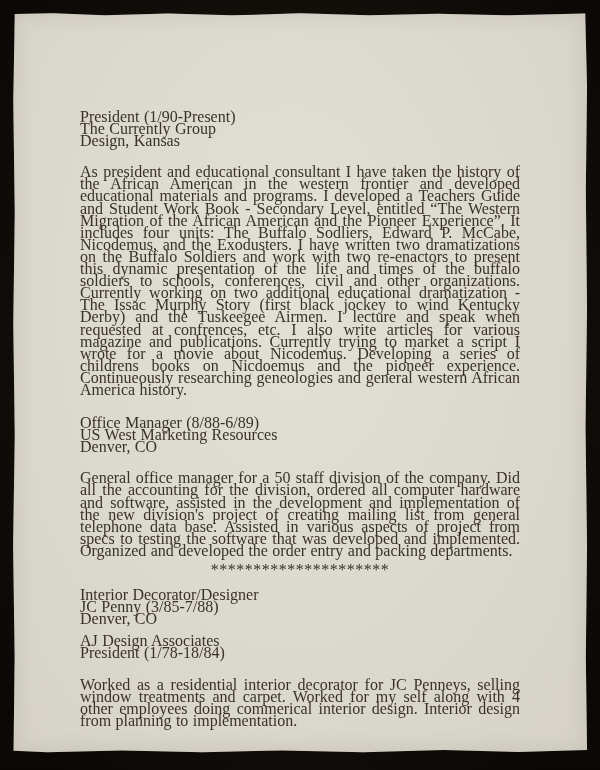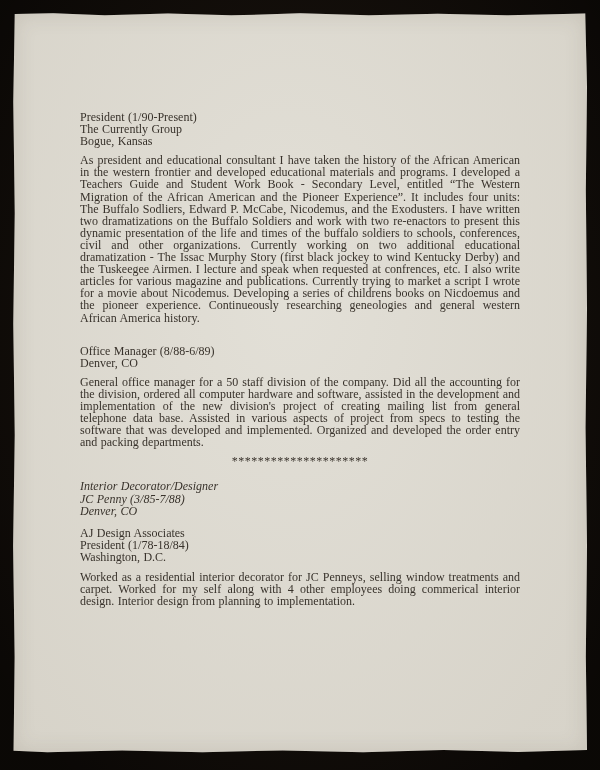--- a/index.html
+++ b/index.html
@@ -48,7 +48,7 @@
     inset: 0;
     padding: 98px 67px 0 67px;
     color: var(--color-text, #38322b);
-    font-size: 12px;
+    font-size: 16px;
     line-height: 12.1px;
     word-spacing: 0.4px;
   }

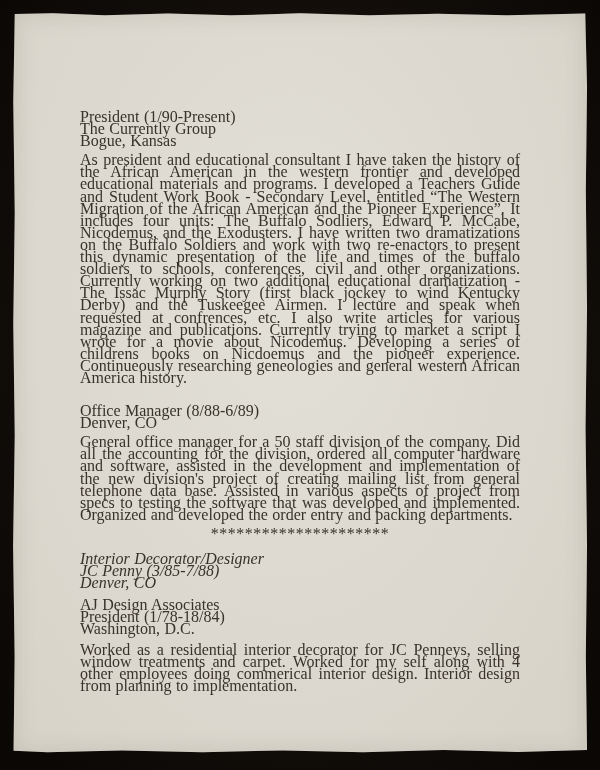--- a/index.html
+++ b/index.html
@@ -78,7 +78,7 @@
         <div class="addr">
           <div class="line">President (1/90-Present)</div>
           <div class="line">The Currently Group</div>
-          <div class="line">Bogue, Kansas</div>
+          <div class="line">Design, Kansas</div>
         </div>
         <p class="para">As president and educational consultant I have taken the history of the African American in the western frontier and developed educational materials and programs.  I developed a Teachers Guide and Student Work Book - Secondary Level, entitled “The Western Migration of the African American and the Pioneer Experience”.  It includes four units:  The Buffalo Sodliers,  Edward P. McCabe, Nicodemus, and the Exodusters.  I have written two dramatizations on the Buffalo Soldiers and work with two re-enactors to present this dynamic presentation of the life and times of the buffalo soldiers to schools, conferences, civil and other organizations.  Currently working on two additional educational dramatization - The Issac Murphy Story (first black jockey to wind Kentucky Derby) and the Tuskeegee Airmen.  I lecture and speak when requested at confrences, etc.  I also write articles for various magazine and publications.  Currently trying to market a script I wrote for a movie about Nicodemus. Developing a series of childrens books on Nicdoemus and the pioneer experience.  Continueously researching geneologies and general western African America history.</p>
       </section>

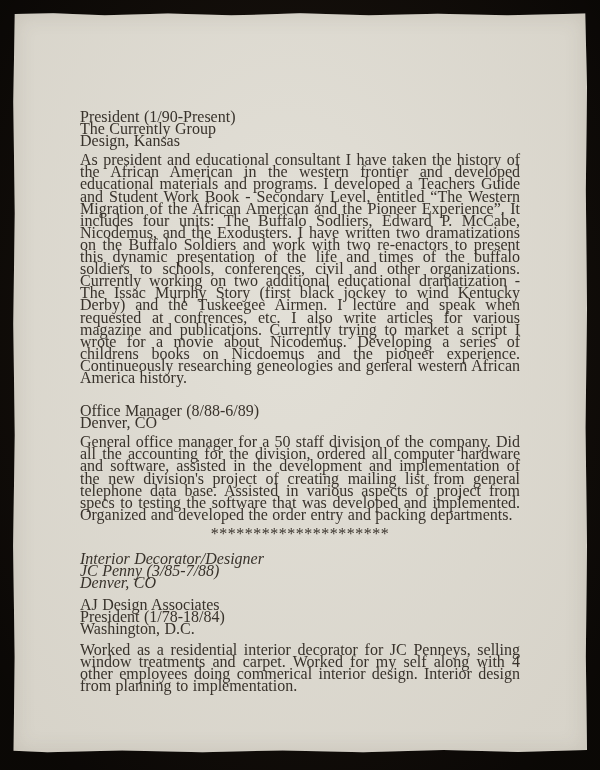--- a/index.html
+++ b/index.html
@@ -55,7 +55,7 @@
   .addr .line { text-align: left; }
   .para {
     text-align: justify;
-    margin-top: 7px;
+    margin-top: 19px;
   }
   .block-j1 { margin-bottom: 21px; }
   .block-j2 { margin-bottom: 7px; }

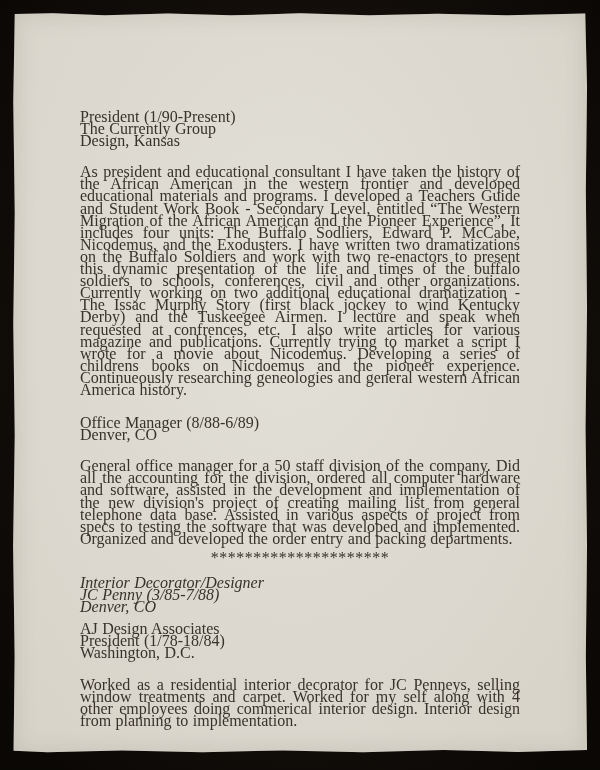--- a/index.html
+++ b/index.html
@@ -86,6 +86,7 @@
       <section class="block-j2">
         <div class="addr">
           <div class="line">Office Manager (8/88-6/89)</div>
+          <div class="line">US West Marketing Resources</div>
           <div class="line">Denver, CO</div>
         </div>
         <p class="para">General office manager for a 50 staff division of the company. Did all the accounting for the division, ordered all computer hardware and software, assisted in the development and implementation of the new division's project of creating mailing list from general telephone data base.  Assisted in various aspects of project from specs to testing the software that was developed and implemented.  Organized and developed the order entry and packing departments.</p>

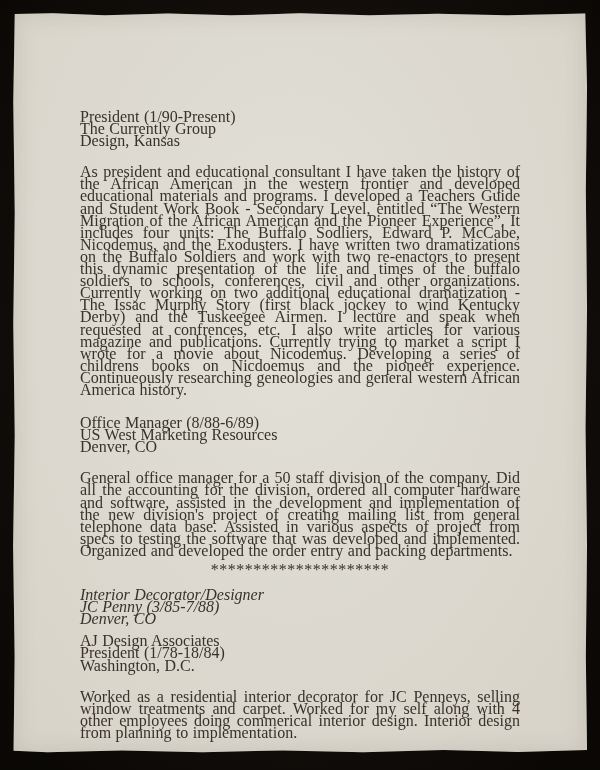--- a/index.html
+++ b/index.html
@@ -64,7 +64,7 @@
     letter-spacing: 0.5px;
     margin-bottom: 13px;
   }
-  .addr-j3 { margin-bottom: 10px; font-style: italic; }
+  .addr-j3 { margin-bottom: 10px; }
   .addr-j4 { margin-bottom: 8px; }
 </style>
 </head>

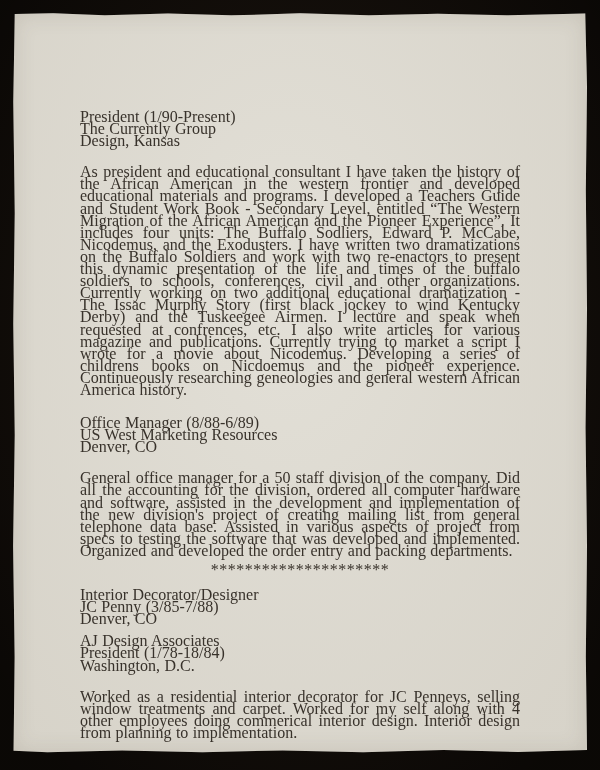--- a/index.html
+++ b/index.html
@@ -103,7 +103,6 @@
         <div class="addr addr-j4">
           <div class="line">AJ Design Associates</div>
           <div class="line">President (1/78-18/84)</div>
-          <div class="line">Washington, D.C.</div>
         </div>
         <p class="para">Worked as a residential interior decorator for JC Penneys, selling window treatments and carpet. Worked for my self along with 4 other employees doing commerical interior design.  Interior design from planning to implementation.</p>
       </section>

######

→ TO DO:
Omit the pictures and copy the records above exactly.

→ EXERCISE OUTPUT:
--- a/index.html
+++ b/index.html
@@ -48,7 +48,7 @@
     inset: 0;
     padding: 98px 67px 0 67px;
     color: var(--color-text, #38322b);
-    font-size: 12px;
+    font-size: 16px;
     line-height: 12.1px;
     word-spacing: 0.4px;
   }

--- a/index.html
+++ b/index.html
@@ -78,7 +78,7 @@
         <div class="addr">
           <div class="line">President (1/90-Present)</div>
           <div class="line">The Currently Group</div>
-          <div class="line">Bogue, Kansas</div>
+          <div class="line">Design, Kansas</div>
         </div>
         <p class="para">As president and educational consultant I have taken the history of the African American in the western frontier and developed educational materials and programs.  I developed a Teachers Guide and Student Work Book - Secondary Level, entitled “The Western Migration of the African American and the Pioneer Experience”.  It includes four units:  The Buffalo Sodliers,  Edward P. McCabe, Nicodemus, and the Exodusters.  I have written two dramatizations on the Buffalo Soldiers and work with two re-enactors to present this dynamic presentation of the life and times of the buffalo soldiers to schools, conferences, civil and other organizations.  Currently working on two additional educational dramatization - The Issac Murphy Story (first black jockey to wind Kentucky Derby) and the Tuskeegee Airmen.  I lecture and speak when requested at confrences, etc.  I also write articles for various magazine and publications.  Currently trying to market a script I wrote for a movie about Nicodemus. Developing a series of childrens books on Nicdoemus and the pioneer experience.  Continueously researching geneologies and general western African America history.</p>
       </section>

--- a/index.html
+++ b/index.html
@@ -55,7 +55,7 @@
   .addr .line { text-align: left; }
   .para {
     text-align: justify;
-    margin-top: 7px;
+    margin-top: 19px;
   }
   .block-j1 { margin-bottom: 21px; }
   .block-j2 { margin-bottom: 7px; }

--- a/index.html
+++ b/index.html
@@ -86,6 +86,7 @@
       <section class="block-j2">
         <div class="addr">
           <div class="line">Office Manager (8/88-6/89)</div>
+          <div class="line">US West Marketing Resources</div>
           <div class="line">Denver, CO</div>
         </div>
         <p class="para">General office manager for a 50 staff division of the company. Did all the accounting for the division, ordered all computer hardware and software, assisted in the development and implementation of the new division's project of creating mailing list from general telephone data base.  Assisted in various aspects of project from specs to testing the software that was developed and implemented.  Organized and developed the order entry and packing departments.</p>

--- a/index.html
+++ b/index.html
@@ -64,7 +64,7 @@
     letter-spacing: 0.5px;
     margin-bottom: 13px;
   }
-  .addr-j3 { margin-bottom: 10px; font-style: italic; }
+  .addr-j3 { margin-bottom: 10px; }
   .addr-j4 { margin-bottom: 8px; }
 </style>
 </head>

--- a/index.html
+++ b/index.html
@@ -103,7 +103,6 @@
         <div class="addr addr-j4">
           <div class="line">AJ Design Associates</div>
           <div class="line">President (1/78-18/84)</div>
-          <div class="line">Washington, D.C.</div>
         </div>
         <p class="para">Worked as a residential interior decorator for JC Penneys, selling window treatments and carpet. Worked for my self along with 4 other employees doing commerical interior design.  Interior design from planning to implementation.</p>
       </section>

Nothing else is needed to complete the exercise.